At The Albert Pye and Ravensmere Schools Federation we use the National Phonics programme of systematic phonics called ‘Letters and Sounds’. It is divided into six phases with each phase building on the skills and knowledge of previous learning. The children are taught to read and write ‘real’ words and ‘pseudo’ (alien) words to consolidate their reading skills. The ‘pseudo’ words e.g. bron, spigh are used to test their continuing accuracy in using and applying their sounds.

 

The children will take part in daily high quality, structured sessions. These will usually last for about 20 minutes.
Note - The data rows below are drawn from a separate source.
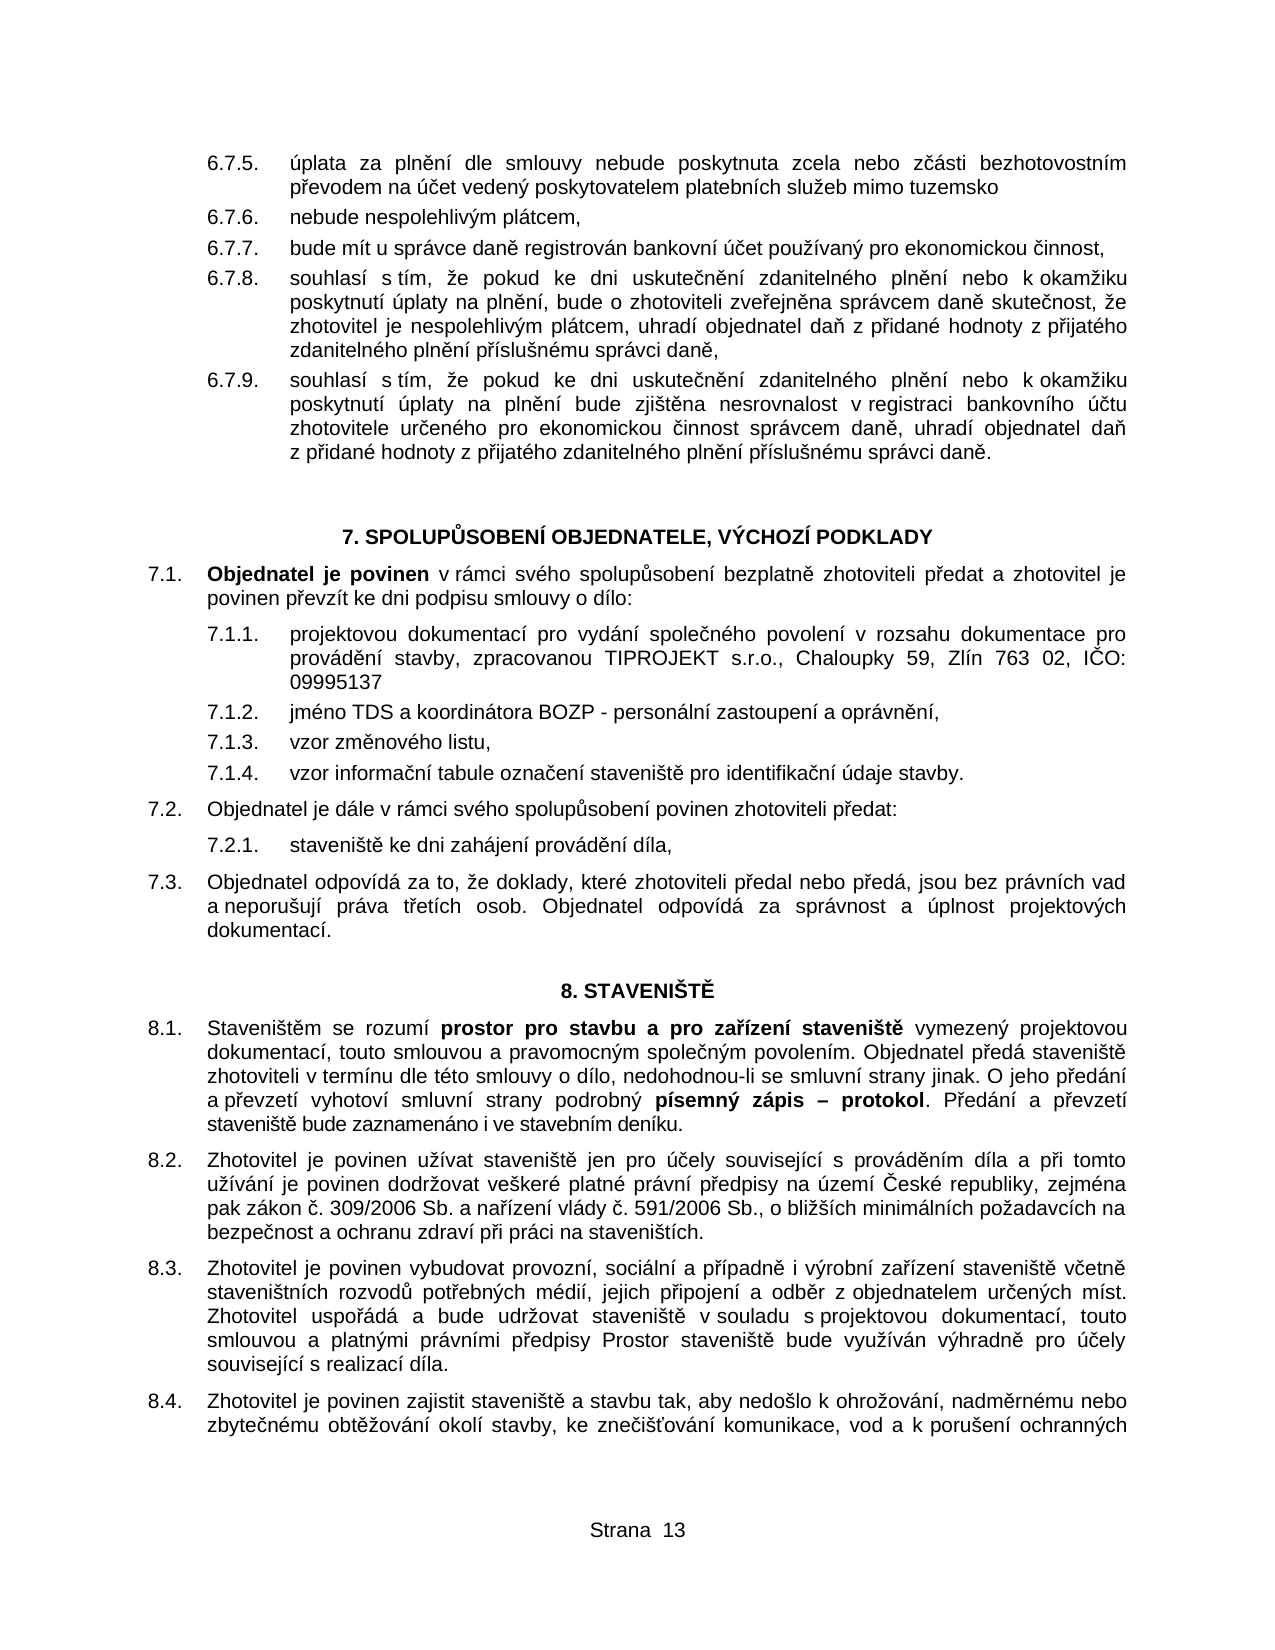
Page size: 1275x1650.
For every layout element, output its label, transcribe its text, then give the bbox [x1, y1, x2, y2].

text SPOLUPŮSOBENÍ OBJEDNATELE, VÝCHOZÍ PODKLADY [148, 525, 1127, 549]
text jméno TDS a koordinátora BOZP - personální zastoupení a oprávnění, [207, 700, 1127, 724]
text vzor změnového listu, [207, 730, 1127, 754]
text Objednatel je dále v rámci svého spolupůsobení povinen zhotoviteli předat: [148, 797, 1127, 821]
text Staveništěm se rozumí prostor pro stavbu a pro zařízení staveniště vymezený projektovou dokumentací, touto smlouvou a pravomocným společným povolením. Objednatel předá staveniště zhotoviteli v termínu dle této smlouvy o dílo, nedohodnou-li se smluvní strany jinak. O jeho předání a převzetí vyhotoví smluvní strany podrobný písemný zápis – protokol. Předání a převzetí staveniště bude zaznamenáno i ve stavebním deníku. [148, 1016, 1127, 1135]
text nebude nespolehlivým plátcem, [207, 205, 1127, 229]
text souhlasí s tím, že pokud ke dni uskutečnění zdanitelného plnění nebo k okamžiku poskytnutí úplaty na plnění bude zjištěna nesrovnalost v registraci bankovního účtu zhotovitele určeného pro ekonomickou činnost správcem daně, uhradí objednatel daň z přidané hodnoty z přijatého zdanitelného plnění příslušnému správci daně. [207, 368, 1127, 463]
text vzor informační tabule označení staveniště pro identifikační údaje stavby. [207, 760, 1127, 784]
text Zhotovitel je povinen užívat staveniště jen pro účely související s prováděním díla a při tomto užívání je povinen dodržovat veškeré platné právní předpisy na území České republiky, zejména pak zákon č. 309/2006 Sb. a nařízení vlády č. 591/2006 Sb., o bližších minimálních požadavcích na bezpečnost a ochranu zdraví při práci na staveništích. [148, 1148, 1127, 1244]
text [148, 1388, 1127, 1436]
text Zhotovitel je povinen vybudovat provozní, sociální a případně i výrobní zařízení staveniště včetně staveništních rozvodů potřebných médií, jejich připojení a odběr z objednatelem určených míst. Zhotovitel uspořádá a bude udržovat staveniště v souladu s projektovou dokumentací, touto smlouvou a platnými právními předpisy Prostor staveniště bude využíván výhradně pro účely související s realizací díla. [148, 1256, 1127, 1376]
text projektovou dokumentací pro vydání společného povolení v rozsahu dokumentace pro provádění stavby, zpracovanou TIPROJEKT s.r.o., Chaloupky 59, Zlín 763 02, IČO: 09995137 [207, 622, 1127, 694]
text bude mít u správce daně registrován bankovní účet používaný pro ekonomickou činnost, [207, 235, 1127, 259]
text staveniště ke dni zahájení provádění díla, [207, 833, 1127, 857]
text úplata za plnění dle smlouvy nebude poskytnuta zcela nebo zčásti bezhotovostním převodem na účet vedený poskytovatelem platebních služeb mimo tuzemsko [207, 151, 1127, 199]
text Objednatel odpovídá za to, že doklady, které zhotoviteli předal nebo předá, jsou bez právních vad a neporušují práva třetích osob. Objednatel odpovídá za správnost a úplnost projektových dokumentací. [148, 870, 1127, 942]
text STAVENIŠTĚ [148, 979, 1127, 1003]
text souhlasí s tím, že pokud ke dni uskutečnění zdanitelného plnění nebo k okamžiku poskytnutí úplaty na plnění, bude o zhotoviteli zveřejněna správcem daně skutečnost, že zhotovitel je nespolehlivým plátcem, uhradí objednatel daň z přidané hodnoty z přijatého zdanitelného plnění příslušnému správci daně, [207, 266, 1127, 361]
text Objednatel je povinen v rámci svého spolupůsobení bezplatně zhotoviteli předat a zhotovitel je povinen převzít ke dni podpisu smlouvy o dílo: [148, 561, 1127, 609]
We use a variety of multi- sensory, practical strategies to enthuse and engage children including games, outdoor activities and songs. This session includes revising already taught sounds, introducing new sounds, then practising applying these sounds in reading and spelling of words. Finally the children will be regularly assessed and monitored to inform planning.

 

Reception

Phase 2

In Reception, the children will learn Phase 2 sounds a few weeks after they start school. Your child will be taught how to pronounce the phonemes (sounds) correctly to make blending easier. The letters will be modelled by the teacher and the children will learn to correctly form their letters accordingly. The children will learn the following set of sounds:

s a t p i n m d g o c k ck u r h b f ff ll and s.
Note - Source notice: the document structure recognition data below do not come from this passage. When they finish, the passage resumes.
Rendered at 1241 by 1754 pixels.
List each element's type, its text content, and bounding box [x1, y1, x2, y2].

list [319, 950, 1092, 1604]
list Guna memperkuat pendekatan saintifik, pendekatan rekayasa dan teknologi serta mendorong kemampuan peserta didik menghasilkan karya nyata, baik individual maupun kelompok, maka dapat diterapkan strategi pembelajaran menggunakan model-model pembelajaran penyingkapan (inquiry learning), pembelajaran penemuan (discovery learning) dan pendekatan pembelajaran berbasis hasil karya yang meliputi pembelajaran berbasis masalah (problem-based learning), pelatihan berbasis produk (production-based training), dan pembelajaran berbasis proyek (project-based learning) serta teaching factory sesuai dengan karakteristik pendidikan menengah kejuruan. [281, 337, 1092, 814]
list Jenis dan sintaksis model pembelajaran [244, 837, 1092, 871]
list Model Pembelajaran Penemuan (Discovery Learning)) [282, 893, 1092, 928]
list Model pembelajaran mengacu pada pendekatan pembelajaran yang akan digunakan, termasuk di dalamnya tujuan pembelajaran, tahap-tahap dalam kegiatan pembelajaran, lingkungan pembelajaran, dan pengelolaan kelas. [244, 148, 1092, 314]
They will learn how to draw sound buttons underneath each sound as they learn to blend. E.g. -p-i-n

 

As the children learn the sounds in small groups the corresponding sets of sounds will be sent home in book bags for parents to practise segmenting and blending to make new words. Phase 2 sounds will be on small yellow cards, the children will then be assessed regularly to check their progress.

 

The children will also learn ‘pseudo’ words and Tricky words to ensure their rapid progress.

 

 

Phase 3

If they are working at the expected level children will start learning Phase 3 in the Spring Term. They will only move on if they are confident within Phase 2. They will learn how to practise blending and segmenting a wider range of words, e.g. ch i p, sh ee p. They will learn about digraphs, words with two letters that say one sound, e.g sh, ch and oi.

 

The children will learn the following sounds:

j v w x y z zz qu ch sh th ng ai ee igh oa o oar or u row oi ear air ure er

 

Again they will take these sounds home in small groups to learn, this time on red cards. They will be assessed at school regularly.  

 

Year One

As your child enters Key Stage 1 they will continue to take part in daily sessions always fun, energetic and engaging. At the start of Year 1 they will revisit Phase 3 to consolidate and embed learning further. They will also take home weekly spellings that reflect the corresponding sounds being learnt to enable the children to develop their writing and spellings.

 

Phase 4

In Phase 4 no new sounds are taught. Children consolidate previous sounds taught in Phases 2 and 3. They will be introduced to 2 syllable words to further their reading development. E.g. windmill. This is a very important phase where children are building polysyllabic words with increasing confidence.

 

Phase 5

In this phase they will learn more graphemes and phonemes. For example, they already know ai as in ‘rain’, but now they will be introduced to ay as in ‘day’ and a-e as in ‘game’.

During Phase 5, children are taught the following graphemes:

oy ay ou ie ea ir ue aw wh ph e woe au.

 

They are also taught the following split digraphs where the e changes the sound of the vowel from short sound e.g. a e i o u to a long sound.

a-e (m-a-k-e)     e-e (th-e-s-e)   i-e (l-i-k-e)  o-e (h-o-m-e)

u-e (c-u-b-e)

 

These will be sent home on green cards regularly in small groups and assessed accordingly.

 

At the end of Year 1 the children will take a compulsory National Screening Check to confirm whether individual children have learnt phonic decoding to an appropriate standard. The check involves pupils reading 40 words. There will be 20 ‘real words’ and 20 ‘pseudo’ words. Children who do not pass the screening will retake the check in Year 2.